The thing you have to remember is that most pirate Captains were not captains before they joined pirate crews. Some would have been officers in the Royal or Merchant Navy, others might have been a part of privateer ships and worked their way up to the rank of pirate Captain. A few may have simply mutinied and become Captain this way.
How did pirates captains dress?
It’s very likely that a Pirate Captain would dress much like their crew which was, of course, according to the times. Especially on pirate vessels, where Captains shared the heavy work with their men, this would mean practical seafarers clothes.
Despite the impracticability of finery, some pirate Captains were known to take great pleasure in dressing themselves in the latests fashion, particularly when they were celebrating ashore. In such circumstances their clothes would have been influenced, most likely, by the military or naval fashion of the day. Instead of canvas or wool, however, you can be sure you would have seen some silks, brocades and damasks. It is doubtful that these clothes would have been worn at sea, but certainly the clothes worn at sea would have been practical adaptations of the fashions on shore. This mean that tarred canvas coats would have been worn rather than heavy wool, and light linen might have been favoured over silk by pirate captains, especially in the Caribbean.

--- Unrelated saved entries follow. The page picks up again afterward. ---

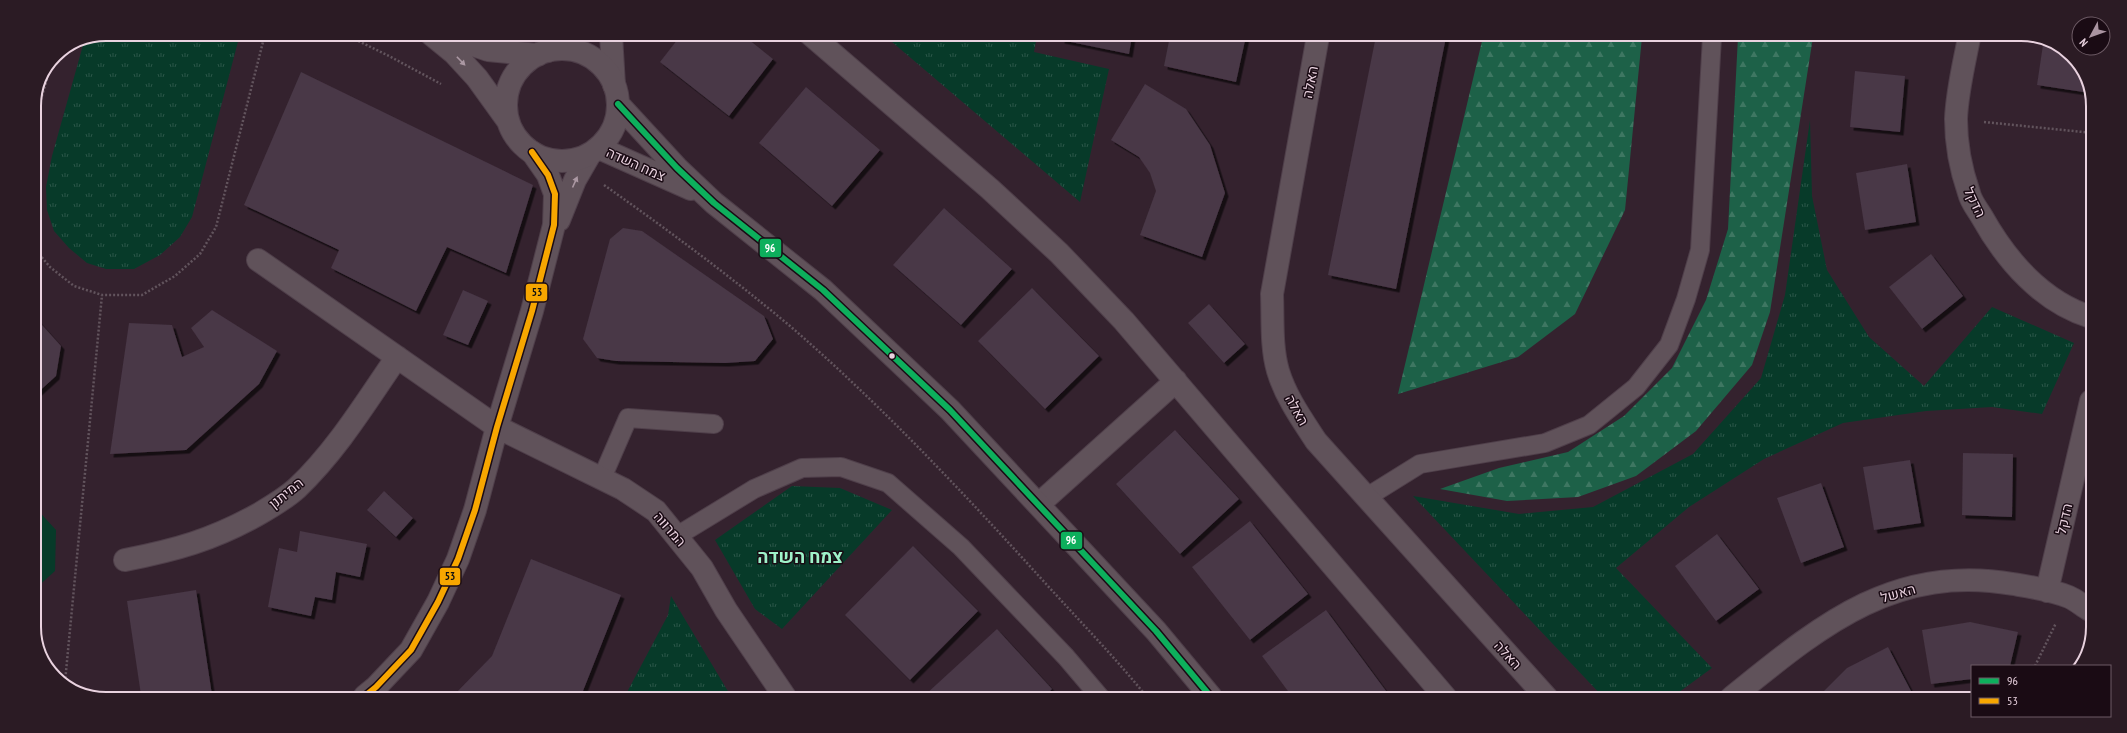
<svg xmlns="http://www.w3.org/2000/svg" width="2127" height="733" font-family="'PT Sans Narrow',Heebo,sans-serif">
	<defs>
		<pattern id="grass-tufts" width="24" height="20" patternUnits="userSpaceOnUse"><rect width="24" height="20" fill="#073a29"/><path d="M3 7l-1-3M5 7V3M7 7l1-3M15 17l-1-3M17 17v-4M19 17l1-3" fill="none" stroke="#2b5648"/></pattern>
		<pattern id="forest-firs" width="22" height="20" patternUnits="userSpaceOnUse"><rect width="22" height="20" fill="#1d6148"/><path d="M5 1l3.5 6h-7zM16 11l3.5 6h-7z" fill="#3e7762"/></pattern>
		<filter id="shadow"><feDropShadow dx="3.5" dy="3.5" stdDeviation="0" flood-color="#0009"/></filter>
	</defs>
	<rect width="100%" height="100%" fill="#34222e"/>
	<path fill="url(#grass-tufts)" d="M 106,34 L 240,34 L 192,217 L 180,237 L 160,255 L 134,269 L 106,269 L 87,263 L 69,248 L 54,231 L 47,210 L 46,187 L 52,156 L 85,38 Z
		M 885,36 L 1037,36 L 1034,52 L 1109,69 L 1080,202 Z
		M 1810,120 L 1812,196 L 1827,270 L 1869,337 L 1924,386 L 1992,307 L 2074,343 L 2042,414 L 1992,407 L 1926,411 L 1843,423 L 1764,459 L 1689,507 L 1616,568 L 1712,668 L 1671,698 L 1604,698 L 1413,496 L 1519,514 L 1593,507 L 1693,454 L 1761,378 L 1785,295 Z
		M 792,486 L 840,488 L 892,510 L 782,629 L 755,609 L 715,540 Z
		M 671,596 L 726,688 L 731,696 L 625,696 L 668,615 Z"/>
	<path fill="url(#forest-firs)" d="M 1483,37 L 1642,37 L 1625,210 L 1575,314 L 1518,357 L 1398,394 Z
		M 1738,37 L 1813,37 L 1770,312 L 1752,365 L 1696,431 L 1636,476 L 1578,497 L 1507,501 L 1440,489 L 1499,468 L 1568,452 L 1624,416 L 1672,368 L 1706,300 L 1728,229 Z"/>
	<path fill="#073a29" d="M 34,506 L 56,530 L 55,571 L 34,590 Z"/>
	<path fill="#483746" filter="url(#shadow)" d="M 681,35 L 743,35 L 773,59 L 729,116 L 660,62 Z
		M 1062,36 L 1132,36 L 1129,54 L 1061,40 Z
		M 1170,36 L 1246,36 L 1236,82 L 1164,66 Z
		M 1376,36 L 1446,37 L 1396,289 L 1328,275 Z
		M 2044,38 L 2078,62 L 2090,93 L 2037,85 Z
		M 1855,71 L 1905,76 L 1900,132 L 1850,127 Z
		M 301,72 L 533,185 L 506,273 L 447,247 L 416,311 L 331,268 L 339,250 L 244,205 Z
		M 1145,84 L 1186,109 L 1210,145 L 1225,193 L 1202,257 L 1140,235 L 1156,191 L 1150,173 L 1139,157 L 1111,140 Z
		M 806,87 L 880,150 L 832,206 L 759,143 Z
		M 1907,164 L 1916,222 L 1865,230 L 1856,173 Z
		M 944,208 L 1012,269 L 961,325 L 893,265 Z
		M 623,228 L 642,231 L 764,316 L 773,339 L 755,361 L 725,363 L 616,361 L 597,358 L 583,339 L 610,239 Z
		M 1931,254 L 1963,296 L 1922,329 L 1889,287 Z
		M 1032,288 L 1099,356 L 1045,409 L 978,341 Z
		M 463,290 L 488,301 L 468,345 L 443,335 Z
		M 1209,304 L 1245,344 L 1224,363 L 1188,323 Z
		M 212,310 L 277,351 L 259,384 L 186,450 L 110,454 L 129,323 L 172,325 L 182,357 L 204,347 L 191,328 Z
		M 34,316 L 61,346 L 56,376 L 34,396 Z
		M 1175,430 L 1239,499 L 1180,554 L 1116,484 Z
		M 1963,453 L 2013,454 L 2012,517 L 1962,515 Z
		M 1910,460 L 1921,523 L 1874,530 L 1863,467 Z
		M 1821,483 L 1844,547 L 1801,563 L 1777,498 Z
		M 384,491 L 413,518 L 396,537 L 367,510 Z
		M 1250,521 L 1308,594 L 1250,640 L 1192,567 Z
		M 300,531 L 367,544 L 360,577 L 336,572 L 332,600 L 315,597 L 311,616 L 268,607 L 279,548 L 297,552 Z
		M 1717,534 L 1759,589 L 1716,621 L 1675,566 Z
		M 913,546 L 978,611 L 910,680 L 845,615 Z
		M 531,559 L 621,595 L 581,696 L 453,696 L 492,656 Z
		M 196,590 L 212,695 L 141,695 L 127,601 Z
		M 1326,610 L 1386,691 L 1377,698 L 1293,698 L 1262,656 Z
		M 1970,622 L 2018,632 L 2010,666 L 1972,666 L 1972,679 L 1931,684 L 1922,630 Z
		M 997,629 L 1052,689 L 1044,697 L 927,697 L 925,695 Z
		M 1888,647 L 1911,691 L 1897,699 L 1816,699 L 1847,668 Z"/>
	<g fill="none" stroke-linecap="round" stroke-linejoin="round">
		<g stroke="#4f3f4a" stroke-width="20">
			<path id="service" d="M 602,478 L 628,418 L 714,424
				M 1367,497 L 1420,464 L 1545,443 L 1589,425 L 1636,387 L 1669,345 L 1686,299 L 1700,250 L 1712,37
				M 677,536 L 754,489 L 802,468 L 841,467 L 888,483 L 961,547 L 1066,657 L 1100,697"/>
		</g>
		<g stroke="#4f3f4a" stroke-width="24">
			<path id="minor" d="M 611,35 L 614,85
				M 811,35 L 990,189 L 1059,253 L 1124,321 L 1446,698
				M 1318,36 L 1272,294 C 1273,319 1271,347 1278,371 C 1286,397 1301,418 1316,441 L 1547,698
				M 1969,38 C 1964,64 1957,92 1956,119 C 1956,143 1961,170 1969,193 C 1971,202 1978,210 1982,217 C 2006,260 2042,302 2091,317
				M 548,51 L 567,35
				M 559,220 L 575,180 L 590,154
				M 258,260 L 497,427 L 623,489 L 656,511 L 702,568 L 726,610 L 785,697
				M 1039,504 L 1176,381
				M 125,560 C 176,550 212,540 257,515 C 271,507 286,498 297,488 C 337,450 366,402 397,357
				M 2047,591 L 2091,401
				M 365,696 L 376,687 L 411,650 L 438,602 L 458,559 L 475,510 L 497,427 L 532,311 L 554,225 L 555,194 L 548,175 L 532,152
				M 1731,698 C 1818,628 1892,563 2013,584 C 2031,587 2052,590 2069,597 C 2076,600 2083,606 2090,610"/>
		</g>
		<g stroke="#4f3f4a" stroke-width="24">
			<path id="tertiary" d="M 432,35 L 454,53 L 477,78 L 508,121
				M 444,35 L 488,50 L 538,55
				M506 105a56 56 0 1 1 112 0a56 56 0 1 1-112 0Z
				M 618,104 L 677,168 L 714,203 L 823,290 L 950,410 L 1156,631 L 1211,697
				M 599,148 L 691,189"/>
		</g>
		<path stroke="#62545d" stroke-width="2.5" stroke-dasharray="2 2" stroke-linecap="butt" d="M 344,34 L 389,56 L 441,84
			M 1984,122 L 2093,133
			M 34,123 L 53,59
			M 604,185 C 668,230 730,276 790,326 C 878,402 959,488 1037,574 C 1074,615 1112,654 1147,697
			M 34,248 L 50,267 L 74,286 L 102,295 L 142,295 L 175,276 L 200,254 L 216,227 L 265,34
			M 2035,666 L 2056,623
			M 65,682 L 102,295"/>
		<use href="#service" stroke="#60525a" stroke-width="18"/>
		<use href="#minor" stroke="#60525a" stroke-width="22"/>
		<use href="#tertiary" stroke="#60525a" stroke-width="22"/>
		<g stroke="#1a0b14" stroke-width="9">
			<path id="bus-1" d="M 618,104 L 677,168 L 714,203 L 823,290 L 950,410 L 1156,631 L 1211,697"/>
		</g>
		<g stroke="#1a0b14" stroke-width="9">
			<path id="bus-2" d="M 365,696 L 376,687 L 411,650 L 438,602 L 458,559 L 475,510 L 497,427 L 532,311 L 554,225 L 555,194 L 548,175 L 532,152"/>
		</g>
		<use href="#bus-1" stroke="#0daf5c" stroke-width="6"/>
		<use href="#bus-2" stroke="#f7a600" stroke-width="6"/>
	</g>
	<defs><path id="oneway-solid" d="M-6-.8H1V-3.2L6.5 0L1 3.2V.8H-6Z"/></defs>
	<g fill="#ab98a3">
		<use href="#oneway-solid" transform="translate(461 61) rotate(46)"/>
		<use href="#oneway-solid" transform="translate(575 182) rotate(-66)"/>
	</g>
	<circle fill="#e9d2df" stroke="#1a0b14" stroke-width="1.5" cx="892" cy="356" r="3.5"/>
	<g text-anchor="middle" stroke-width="3" stroke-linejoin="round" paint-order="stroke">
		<g font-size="14" fill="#e9d2df" stroke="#1a0b14">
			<text transform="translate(1310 82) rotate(-79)" y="5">האלה</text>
			<text transform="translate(636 164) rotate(24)" y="5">צמח השדה</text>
			<text transform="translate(1975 202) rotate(65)" y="5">הדקל</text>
			<text transform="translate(1297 410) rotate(61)" y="5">האלה</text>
			<text transform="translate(286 493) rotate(-39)" y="5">המיתנן</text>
			<text transform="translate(2064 519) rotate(-77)" y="5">הדקל</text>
			<text transform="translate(670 529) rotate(49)" y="5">המרווה</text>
			<text transform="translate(1898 593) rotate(-16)" y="5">האשל</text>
			<text transform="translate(1508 655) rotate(48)" y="5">האלה</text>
		</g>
		<g font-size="18" font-weight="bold" fill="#9ef2c9" stroke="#1a0b14">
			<text x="800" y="563">צמח השדה</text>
		</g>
	</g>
	<path d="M0 0H2127V733H0ZM106 41H2021A65 65 0 0 1 2086 106V627A65 65 0 0 1 2021 692H106A65 65 0 0 1 41 627V106A65 65 0 0 1 106 41Z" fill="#2b1b24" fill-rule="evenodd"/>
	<path fill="none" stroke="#e9d2df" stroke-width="2" d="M106 41H2021A65 65 0 0 1 2086 106V627A65 65 0 0 1 2021 692H106A65 65 0 0 1 41 627V106A65 65 0 0 1 106 41Z"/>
	<g stroke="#1a0b14" stroke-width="1.5">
		<rect x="759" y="238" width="23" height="20" rx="4" fill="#0daf5c"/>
		<rect x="525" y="283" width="23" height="19" rx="4" fill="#f7a600"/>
		<rect x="1060" y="531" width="23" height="19" rx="4" fill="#0daf5c"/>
		<rect x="439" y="567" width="22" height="19" rx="4" fill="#f7a600"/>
	</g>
	<g font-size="11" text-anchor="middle" font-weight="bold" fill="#fff">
		<text x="770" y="252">96</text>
		<text x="1071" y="544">96</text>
	</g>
	<g font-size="11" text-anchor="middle" font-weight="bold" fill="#111">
		<text x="537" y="296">53</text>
		<text x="450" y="580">53</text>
	</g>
	<rect x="1971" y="665" width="140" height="52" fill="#1a0b14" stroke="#6d5b65"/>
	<rect x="1979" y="678" width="20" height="6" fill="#0daf5c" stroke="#6d5b65"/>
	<text x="2007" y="685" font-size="12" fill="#e9d2df">96</text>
	<rect x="1979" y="698" width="20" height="6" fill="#f7a600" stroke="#6d5b65"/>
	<text x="2007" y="705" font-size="12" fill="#e9d2df">53</text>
	<g transform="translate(2091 36) rotate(229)"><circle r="19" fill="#1a0b14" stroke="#6d5b65"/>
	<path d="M0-3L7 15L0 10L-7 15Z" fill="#aa94a1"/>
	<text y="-6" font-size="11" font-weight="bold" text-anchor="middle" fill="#e9d2df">N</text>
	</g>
</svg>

There has been some evidence to show that this adaptation of fashion was, indeed, a reality. When long coats with large cuffs were fashionable in the 1680s, for example, shades of this could be seen on board naval and pirate ships. This is shown by pictures of officers wearing long coats with a more practical mariner’s cuff rather than the long ones.
One interesting thing that was reported about pirate Captains and their dress codes; upon capture by Naval forces they would alter their clothes in order to blend in with the rest of the crew, especially if they were in danger of being captured. The pirate captain would want to pass of as a member of the crew.